On a small yacht off the coast of the Mediterranean island of Malta, Marlon Clark held up a grizzled root of the seagrass Posidonia oceanica to admire its potential. His bright orange anorak ruffled in the breeze as the beaming 29-year-old pointed out a khaki patch on the root, smaller than a thumbnail. Clark was fascinated. What looked like the “moss of the ocean” was actually an animal. “It’s just weird because, on land, it’s very obvious what’s an animal and what’s a plant. I feel like when you go into the ocean, there’s stuff that just doesn’t look like either of those,” he said. “It feels like you’re going to a different planet.”
Clark is a “bioprospector”, a modern-day explorer who searches the seas for undiscovered life. This is not the swashbuckling adventure of a Francis Drake, nor of Charles Darwin spotting a blue-footed booby for the first time. But, in the seagrass root named after the god of the ocean, there could be millions of microbes that could hold clues to solving human problems or even saving lives. Clark works with a team of divers who explore the shipwrecks scattered around Malta, hunting for such treasures.

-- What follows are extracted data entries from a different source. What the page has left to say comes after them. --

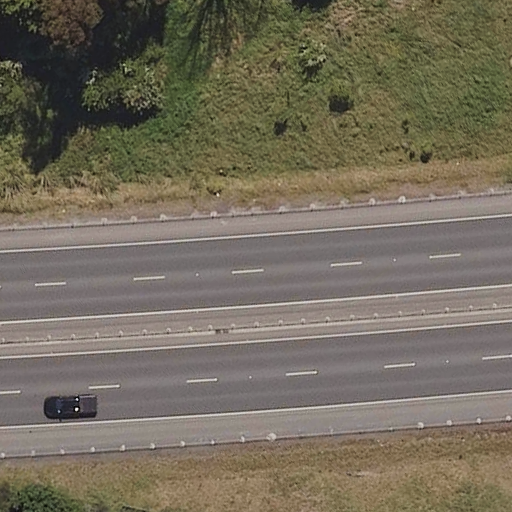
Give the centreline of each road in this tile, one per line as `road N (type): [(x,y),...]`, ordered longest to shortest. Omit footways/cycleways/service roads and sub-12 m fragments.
road 1 (motorway): [(511,355),(0,395)]
road 2 (motorway): [(0,281),(511,253)]
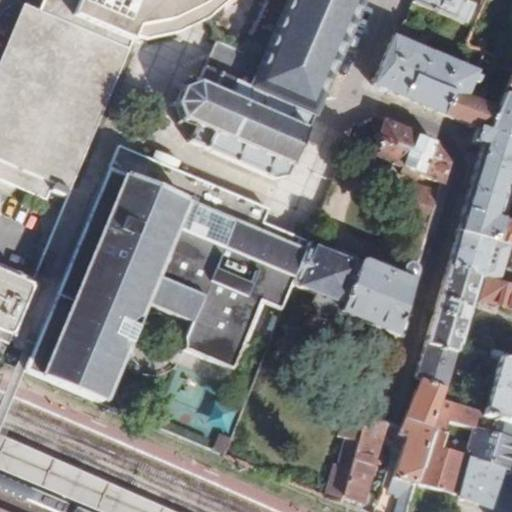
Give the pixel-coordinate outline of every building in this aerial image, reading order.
[(51,0),(49,2),(42,16),(27,10),(0,71),(0,184),(48,204),(55,188),(65,192),(133,35),(152,36),(167,34),(177,32),(189,28),(202,21),(218,11),(230,1),(231,0),(51,0)] [(249,88),(311,114),(361,0),(287,0),(259,67),(249,88)] [(413,0),(412,4),(463,25),(469,9),(462,5),(463,0),(413,0)] [(373,86),(476,131),(487,135),(498,110),(468,96),(478,73),(405,42),(410,30),(403,27),(398,25),(373,86)] [(216,75),(249,88),(259,67),(250,64),(253,56),(215,40),(196,82),(210,88),(216,75)] [(285,177),(310,118),(311,114),(249,88),(216,75),(210,88),(196,82),(182,87),(178,82),(175,84),(179,90),(174,102),(167,101),(167,103),(173,105),(177,119),(172,123),(174,126),(176,125),(180,121),(192,128),(190,132),(186,141),(274,179),(285,177)] [(194,76),(178,82),(182,87),(196,82),(197,76),(194,76)] [(480,147),(455,230),(496,242),(505,217),(510,201),(511,194),(511,176),(507,175),(510,165),(511,158),(511,91),(506,89),(498,110),(487,135),(476,131),(472,142),(480,147)] [(420,177),(440,186),(446,165),(428,142),(379,120),(377,126),(378,131),(383,133),(374,154),(378,157),(375,163),(388,169),(392,163),(405,169),(402,176),(417,182),(420,177)] [(176,125),(190,132),(192,128),(180,121),(176,125)] [(187,340),(186,344),(233,364),(266,297),(283,303),(290,284),(306,245),(269,232),(260,228),(263,222),(267,211),(162,168),(116,149),(105,173),(92,204),(26,363),(22,361),(17,359),(13,369),(22,372),(103,407),(144,300),(192,319),(186,333),(187,337),(187,340)] [(410,258),(419,260),(438,195),(410,188),(401,217),(417,222),(410,258)] [(511,219),(505,217),(496,242),(506,244),(511,245),(511,194),(510,201),(511,201),(511,219)] [(0,339),(0,363),(22,372),(26,363),(92,204),(68,195),(32,286),(21,311),(13,308),(0,339)] [(496,242),(455,230),(444,266),(477,276),(480,276),(488,252),(503,256),(506,244),(496,242)] [(333,311),(397,336),(407,303),(417,268),(416,265),(414,262),(411,261),(408,262),(405,263),(403,265),(401,270),(401,273),(404,276),(360,259),(357,266),(306,245),(290,284),(314,294),(311,302),(315,303),(318,310),(328,314),(333,311)] [(477,276),(444,266),(441,279),(422,343),(453,353),(477,276)] [(0,339),(13,308),(21,311),(32,286),(0,272),(0,339)] [(511,285),(487,278),(481,301),(511,309),(511,285)] [(411,378),(417,380),(442,388),(453,353),(422,343),(411,378)] [(470,431),(511,442),(511,362),(499,360),(483,415),(438,401),(430,428),(443,432),(446,423),(470,431)] [(372,417),(383,380),(362,391),(337,466),(331,464),(321,494),(338,501),(340,495),(363,415),(372,417)] [(401,492),(395,511),(402,511),(411,486),(430,428),(438,401),(442,388),(417,380),(400,426),(392,423),(389,433),(404,438),(390,487),(401,492)] [(384,421),(372,417),(363,415),(340,495),(362,503),(381,431),(384,421)] [(384,421),(381,431),(389,433),(392,423),(384,421)] [(503,470),(511,472),(511,468),(511,442),(470,431),(463,456),(438,448),(443,432),(430,428),(411,486),(452,498),(463,461),(503,471),(503,470)] [(0,437),(0,469),(100,511),(170,511),(75,469),(0,437)] [(492,510),(503,471),(463,461),(452,498),(492,510)]
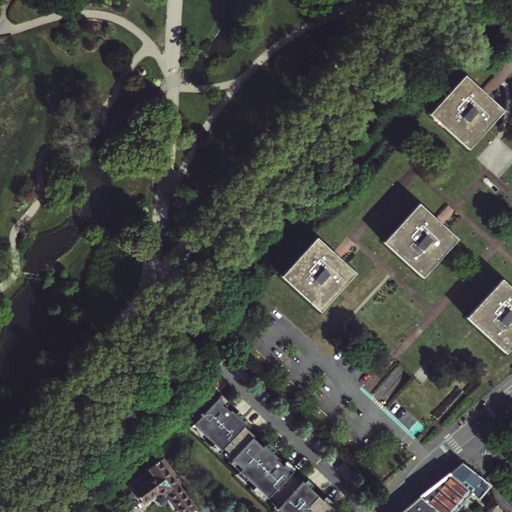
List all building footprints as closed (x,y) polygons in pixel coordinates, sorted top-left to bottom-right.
[(461,77),(434,112),(467,143),(499,113),(461,77)] [(419,207),(387,241),(421,273),(453,238),(434,221),(419,207)] [(316,242),(285,276),(318,307),(350,273),(331,256),(316,242)] [(511,291),(502,283),(471,316),(505,348),(511,339),(511,291)] [(281,511),(329,511),(332,509),(302,481),(300,483),(290,474),(291,473),(278,461),(279,460),(264,445),(262,448),(252,438),(254,437),(244,427),(246,425),(230,410),(229,412),(216,400),(215,400),(205,390),(184,412),(194,421),(192,424),(220,450),(222,448),(232,457),(231,459),(241,469),(238,471),(267,497),(269,495),(279,505),(276,508),(281,511)] [(179,511),(186,511),(195,506),(178,483),(181,481),(163,456),(148,467),(154,475),(134,491),(143,503),(157,492),(166,494),(179,511)] [(420,496),(439,511),(451,511),(470,491),(478,498),(489,483),(462,462),(420,496)] [(439,511),(420,496),(409,505),(416,511),(439,511)]
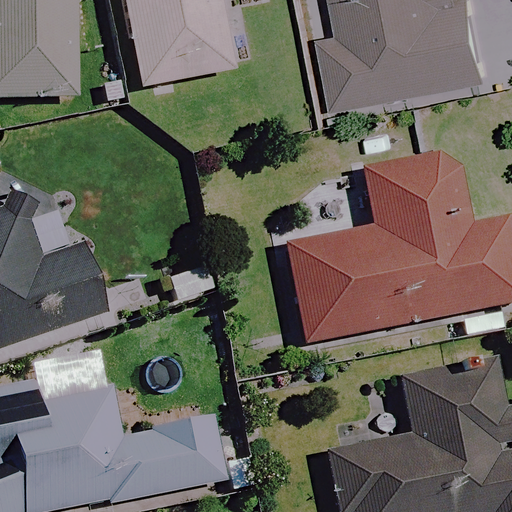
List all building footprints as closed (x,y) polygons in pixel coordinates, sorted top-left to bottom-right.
[(0,0),(0,103),(67,102),(64,0),(0,0)] [(115,0),(133,92),(229,74),(215,0),(115,0)] [(330,0),(338,39),(319,42),(332,112),(480,84),(465,0),(447,4),(446,0),(330,0)] [(467,224),(451,147),(350,169),(363,232),(276,250),(297,351),(511,306),(511,299),(495,218),(467,224)] [(0,352),(95,320),(71,250),(21,267),(2,209),(0,209),(0,352)] [(503,440),(487,361),(390,380),(402,441),(321,457),(331,511),(511,511),(511,454),(506,456),(503,440)] [(35,414),(29,382),(0,387),(0,511),(154,511),(213,501),(196,412),(111,428),(106,400),(35,414)]
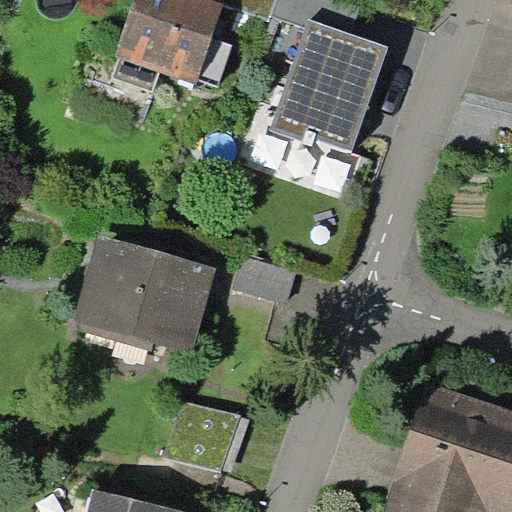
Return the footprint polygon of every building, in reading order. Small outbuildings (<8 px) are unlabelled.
[(223,7),(199,0),(128,0),(111,57),(199,84),(223,7)] [(372,60),(294,32),(258,128),(336,157),(372,60)] [(206,267),(86,235),(61,324),(182,357),(206,267)] [(301,273),(240,256),(229,294),(290,310),(301,273)] [(511,511),(511,410),(417,382),(376,511),(511,511)] [(231,420),(173,407),(160,461),(218,474),(231,420)] [(191,511),(78,489),(72,511),(191,511)]
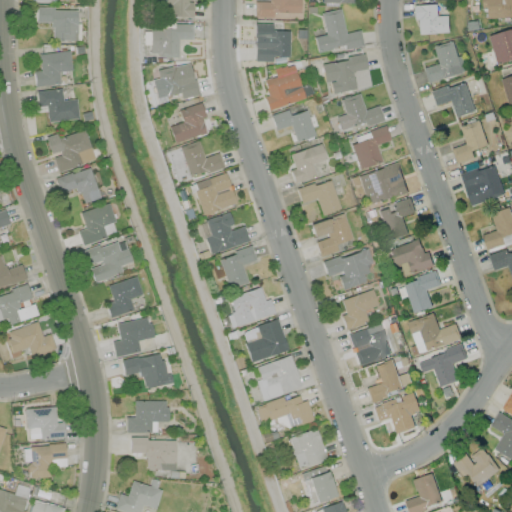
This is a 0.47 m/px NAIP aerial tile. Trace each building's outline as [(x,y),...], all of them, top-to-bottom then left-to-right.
[(185,0),(152,0),(153,5),(167,5),(167,17),(190,17),(191,2),(186,1),(185,0)] [(298,13),(298,0),(266,0),(267,1),(253,1),(253,17),(271,17),(271,12),(298,13)] [(511,17),(511,0),(483,0),(483,9),(488,9),(488,18),(511,17)] [(415,6),(417,35),(448,33),(447,16),(437,16),(436,5),(415,6)] [(76,40),(76,28),(75,28),(75,9),(35,8),(35,22),(50,22),(50,40),(76,40)] [(361,45),(358,30),(343,33),(338,9),(319,13),(323,35),(312,37),(315,51),(343,46),(343,49),(361,45)] [(190,39),(191,24),(171,23),(171,29),(148,28),(147,56),(176,56),(176,39),(190,39)] [(288,31),(271,30),(271,24),(254,23),(253,61),(270,61),(270,56),(287,57),(288,31)] [(511,62),(511,29),(489,35),(496,66),(511,62)] [(427,83),(466,73),(462,59),(457,60),(452,42),(433,47),(438,64),(423,68),(427,83)] [(36,54),(38,70),(32,71),(33,86),(58,83),(56,71),(69,70),(67,50),(36,54)] [(322,82),(328,81),(329,93),(353,90),(351,71),(364,70),(363,56),(320,62),(322,82)] [(196,95),(188,63),(155,70),(156,78),(150,79),(154,97),(178,92),(179,99),(196,95)] [(302,98),(293,70),(261,80),(266,95),(262,96),(266,109),(302,98)] [(507,105),(511,103),(511,76),(500,79),(507,105)] [(474,112),(465,83),(448,88),(447,86),(430,91),(435,106),(450,102),(455,118),(474,112)] [(46,122),(76,119),(74,98),(61,100),(60,89),(34,91),(35,106),(44,105),(46,122)] [(382,120),(377,105),(362,110),(357,93),(338,100),(343,114),(334,117),(338,130),(361,122),(363,126),(382,120)] [(180,121),(167,126),(173,143),(204,133),(199,118),(203,117),(198,102),(176,110),(180,121)] [(304,110),(287,115),(286,110),(269,115),(274,130),(288,125),(294,142),(312,136),(304,110)] [(471,151),(487,146),(479,121),(460,127),(466,145),(451,149),(456,164),(473,158),(471,151)] [(348,144),(357,169),(380,161),(374,145),(388,140),(383,126),(355,135),(357,141),(348,144)] [(92,160),(83,129),(56,138),(54,134),(43,137),(49,156),(50,155),(55,171),(92,160)] [(201,157),(196,141),(178,147),(187,177),(221,166),(216,152),(201,157)] [(292,169),(288,170),(292,182),(314,176),(310,163),(323,159),(318,144),(287,154),(292,169)] [(356,175),(365,205),(406,192),(397,162),(356,175)] [(460,175),(469,205),(503,196),(494,165),(460,175)] [(81,203),(97,199),(89,168),(53,177),(57,191),(72,188),(74,195),(79,194),(81,203)] [(200,214),(234,204),(224,172),(190,183),(200,214)] [(295,189),(299,203),(314,199),(319,214),(337,209),(329,179),(295,189)] [(407,235),(401,217),(414,213),(410,199),(375,210),(386,242),(407,235)] [(115,234),(107,204),(77,211),(82,229),(76,231),(79,243),(115,234)] [(495,231),(481,235),(486,251),(511,243),(511,217),(509,208),(490,213),(495,231)] [(247,241),(241,224),(232,228),(227,212),(202,220),(208,236),(202,237),(208,254),(247,241)] [(349,239),(341,214),(326,218),(307,224),(311,237),(324,233),(325,238),(313,241),(317,256),(335,251),(333,244),(349,239)] [(81,252),(91,282),(120,273),(118,265),(129,262),(122,239),(81,252)] [(387,250),(392,267),(399,264),(403,276),(432,267),(427,251),(422,253),(418,240),(387,250)] [(216,257),(226,288),(245,282),(240,265),(254,260),(249,247),(216,257)] [(366,282),(361,265),(369,263),(365,249),(320,262),(324,277),(335,273),(340,289),(366,282)] [(507,266),(511,280),(511,252),(507,255),(505,249),(487,256),(493,271),(507,266)] [(0,286),(24,278),(19,264),(3,270),(0,261),(0,286)] [(431,308),(426,290),(439,286),(435,274),(403,283),(412,314),(431,308)] [(140,294),(134,276),(106,285),(112,305),(104,307),(108,317),(131,309),(127,298),(140,294)] [(0,292),(0,319),(1,319),(3,325),(34,316),(30,302),(25,285),(0,292)] [(267,298),(262,300),(258,287),(226,297),(231,313),(225,315),(229,327),(272,313),(267,298)] [(343,329),(366,322),(362,310),(375,305),(370,289),(338,299),(343,314),(339,316),(343,329)] [(418,354),(459,339),(454,324),(438,330),(433,313),(407,322),(418,354)] [(114,323),(117,340),(110,342),(113,356),(138,351),(136,340),(150,337),(147,317),(114,323)] [(242,343),(248,363),(286,350),(275,318),(254,326),(258,338),(242,343)] [(3,332),(11,358),(21,354),(19,349),(26,348),(29,357),(53,349),(48,333),(40,336),(35,321),(3,332)] [(390,354),(378,323),(345,335),(350,349),(365,344),(371,360),(390,354)] [(457,381),(452,363),(465,359),(461,347),(417,360),(421,373),(433,370),(439,387),(457,381)] [(119,359),(121,377),(140,374),(142,388),(170,384),(168,372),(162,373),(159,353),(119,359)] [(299,387),(289,355),(254,366),(258,379),(254,380),(260,400),(299,387)] [(368,400),(411,386),(407,373),(397,376),(391,360),(373,366),(378,383),(364,388),(368,400)] [(511,390),(501,409),(511,415),(511,390)] [(375,422),(390,418),(395,434),(414,428),(410,414),(419,412),(413,393),(370,406),(375,422)] [(301,394),(281,400),(281,398),(252,405),(257,423),(274,418),(277,430),(309,421),(301,394)] [(132,401),(132,417),(124,417),(124,432),(154,432),(154,421),(165,421),(165,400),(132,401)] [(38,438),(62,437),(61,422),(53,422),(52,407),(23,408),(24,429),(37,429),(38,438)] [(511,459),(511,421),(497,414),(490,428),(502,434),(494,451),(511,460),(511,459)] [(313,428),(286,437),(297,469),(325,460),(313,428)] [(26,445),(28,478),(48,477),(48,467),(64,467),(63,444),(26,445)] [(498,471),(482,448),(467,458),(465,454),(452,463),(462,478),(467,474),(476,487),(498,471)] [(300,473),(311,504),(333,496),(323,465),(300,473)] [(404,501),(407,511),(422,511),(426,511),(425,508),(441,503),(431,473),(411,479),(415,490),(416,489),(418,496),(404,501)] [(117,493),(113,509),(123,511),(138,511),(140,505),(153,509),(159,489),(129,481),(125,496),(117,493)] [(0,511),(19,511),(26,489),(15,486),(12,494),(0,490),(0,511)] [(59,511),(61,508),(30,499),(26,511),(59,511)] [(313,511),(343,511),(340,501),(313,510),(313,511)]
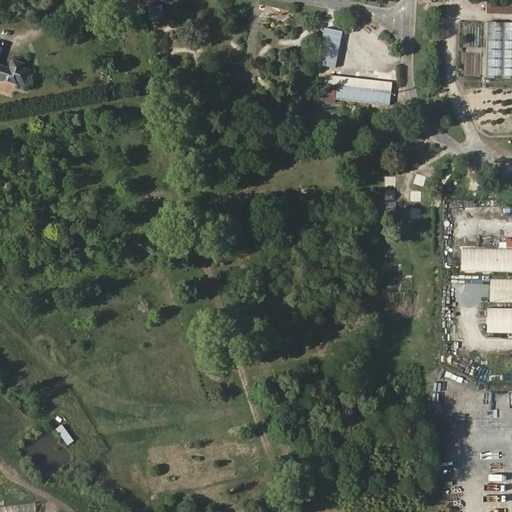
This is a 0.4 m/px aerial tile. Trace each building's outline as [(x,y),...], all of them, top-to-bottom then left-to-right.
[(511,0),(488,0),(488,12),(511,12),(511,0)] [(147,8),(150,20),(165,17),(163,5),(147,8)] [(511,22),(488,22),(487,77),(511,77),(511,22)] [(342,32),(325,29),(317,65),(335,68),(342,32)] [(0,63),(0,56),(3,49),(0,48),(0,78),(16,84),(18,80),(23,81),(27,69),(23,68),(24,64),(13,60),(10,67),(0,63)] [(336,92),(391,104),(394,87),(328,71),(323,93),(335,96),(336,92)] [(511,247),(462,246),(462,271),(511,271),(511,247)] [(511,279),(490,279),(490,301),(511,301),(511,279)] [(511,308),(500,308),(499,322),(511,322),(511,308)] [(63,424),(57,428),(68,445),(75,440),(63,424)]
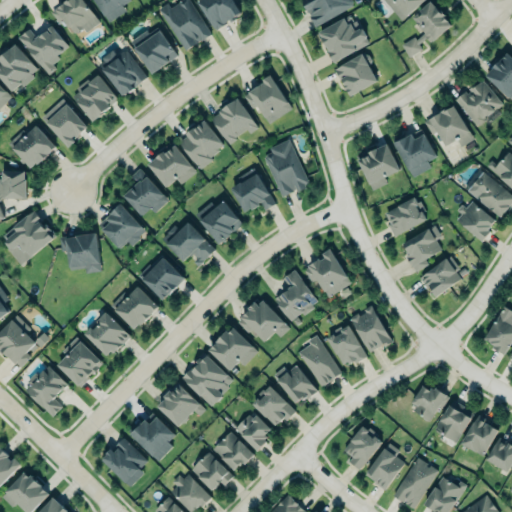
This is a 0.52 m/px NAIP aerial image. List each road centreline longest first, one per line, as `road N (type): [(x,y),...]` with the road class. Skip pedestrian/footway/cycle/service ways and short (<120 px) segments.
road 1 (residential): [(264,0),(324,133),(364,255),(402,313),(437,347)]
road 2 (residential): [(345,207),(301,225),(236,270),(54,454)]
road 3 (residential): [(235,511),(333,414),(437,347),(511,248)]
road 4 (residential): [(278,32),(161,103),(66,189)]
road 5 (residential): [(324,133),(404,93),(506,0)]
road 6 (residential): [(112,511),(0,401)]
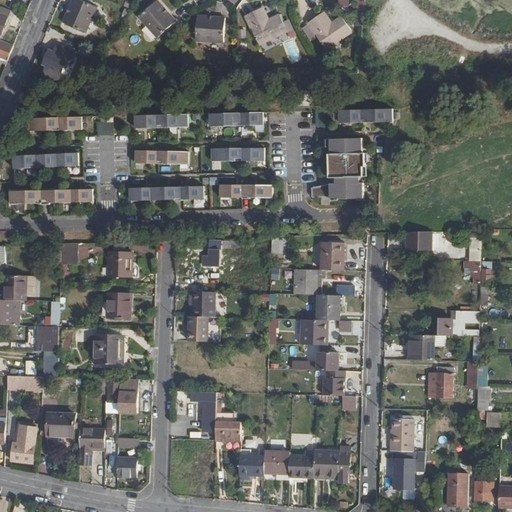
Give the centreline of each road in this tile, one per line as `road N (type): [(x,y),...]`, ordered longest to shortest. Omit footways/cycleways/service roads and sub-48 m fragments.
road 1 (residential): [(367,511),(377,236)]
road 2 (residential): [(159,509),(167,242)]
road 3 (residential): [(108,224),(296,216)]
road 4 (tertiary): [(0,479),(159,509)]
road 5 (tertiary): [(0,119),(48,0)]
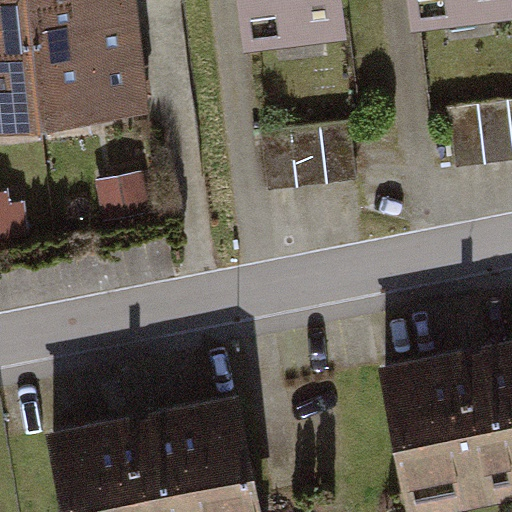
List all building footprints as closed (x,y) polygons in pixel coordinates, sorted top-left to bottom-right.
[(32,0),(0,0),(0,110),(40,108),(32,0)] [(138,0),(32,0),(40,108),(146,100),(138,0)] [(327,0),(226,0),(230,38),(330,29),(327,0)] [(493,0),(392,0),(394,18),(495,9),(493,0)] [(511,98),(441,110),(451,170),(511,160),(511,98)] [(343,120),(256,131),(264,192),(350,182),(343,120)] [(140,175),(88,182),(93,222),(146,215),(140,175)] [(0,184),(0,232),(31,229),(25,182),(0,184)] [(511,347),(351,378),(377,511),(460,511),(511,502),(511,347)] [(233,511),(214,389),(30,418),(45,511),(233,511)]
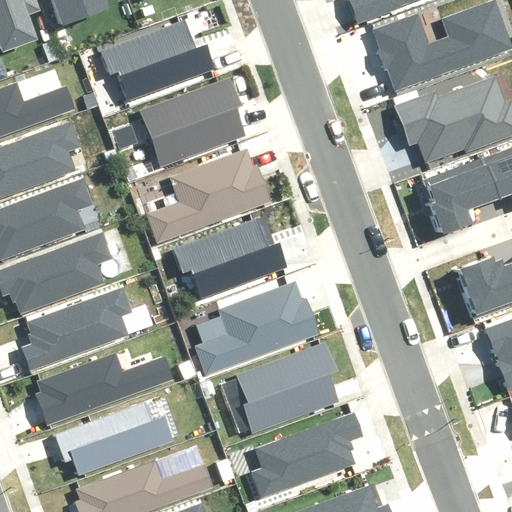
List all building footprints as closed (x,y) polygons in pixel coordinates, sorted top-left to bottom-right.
[(0,0),(0,47),(32,36),(23,11),(38,6),(35,0),(0,0)] [(49,0),(57,21),(109,2),(108,0),(49,0)] [(345,0),(352,19),(398,3),(396,0),(345,0)] [(369,24),(393,89),(511,46),(493,0),(475,0),(438,14),(445,32),(425,39),(414,8),(369,24)] [(98,45),(108,71),(118,68),(126,92),(209,63),(201,40),(191,44),(181,16),(98,45)] [(137,104),(158,161),(241,131),(231,103),(237,101),(226,72),(137,104)] [(391,99),(406,140),(414,138),(421,160),(511,128),(511,105),(509,98),(500,101),(490,74),(436,93),(433,84),(391,99)] [(0,129),(71,103),(63,81),(20,97),(13,78),(0,82),(0,129)] [(68,118),(0,144),(0,192),(68,166),(62,150),(77,143),(68,118)] [(142,209),(152,238),(266,199),(254,163),(249,165),(241,144),(162,171),(172,199),(142,209)] [(511,144),(476,157),(489,194),(511,185),(511,144)] [(422,199),(433,230),(464,219),(458,205),(489,194),(476,157),(419,178),(426,197),(422,199)] [(0,203),(0,252),(81,224),(74,203),(86,198),(78,176),(0,203)] [(169,245),(178,272),(188,268),(197,293),(279,264),(271,241),(261,244),(251,216),(169,245)] [(0,264),(0,290),(5,289),(8,298),(13,296),(17,307),(100,278),(93,256),(105,252),(97,230),(0,264)] [(477,252),(446,263),(457,293),(462,292),(469,311),(511,295),(511,254),(482,266),(477,252)] [(193,340),(203,369),(317,330),(305,294),(299,296),(292,275),(213,302),(223,330),(193,340)] [(121,280),(20,319),(24,330),(17,332),(29,363),(122,328),(116,311),(131,305),(121,280)] [(511,313),(482,325),(503,382),(511,379),(511,313)] [(231,372),(251,429),(335,399),(325,371),(330,369),(320,340),(231,372)] [(33,389),(45,420),(169,375),(161,353),(118,368),(111,349),(34,377),(37,387),(33,389)] [(71,461),(75,471),(170,434),(161,412),(153,415),(145,395),(52,432),(64,463),(71,461)] [(246,465),(257,494),(349,460),(344,446),(349,444),(345,435),(356,431),(347,409),(249,444),(255,462),(246,465)] [(73,496),(78,511),(126,511),(209,482),(200,460),(158,475),(150,456),(73,484),(77,494),(73,496)] [(388,511),(384,500),(373,504),(364,482),(284,511),(388,511)] [(204,511),(199,499),(163,511),(204,511)]
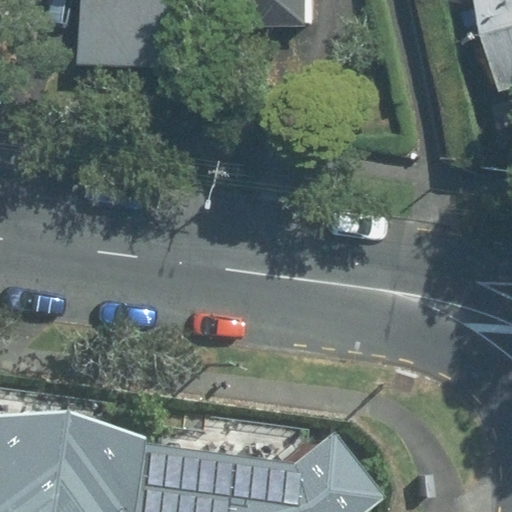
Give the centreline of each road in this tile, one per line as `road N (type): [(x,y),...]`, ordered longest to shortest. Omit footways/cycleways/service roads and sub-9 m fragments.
road 1 (secondary): [(0,237),(301,278)]
road 2 (secondary): [(511,395),(446,346),(301,278)]
road 3 (secondary): [(301,278),(457,274),(511,287)]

Diving down to 60 metres underwater — the equivalent of a 20-storey building — has plenty of challenges, even for someone accustomed to chainsawing through Antarctic ice like Clark. Sometimes, the divers struggle to unfurl a tape measure on the sea floor. Sometimes they lose their grip on sample bottles, which bob to the surface like escaped balloons. But they press on, harvesting the rich diversity of flora and fauna around crashed boats, planes and submarines from the second world war.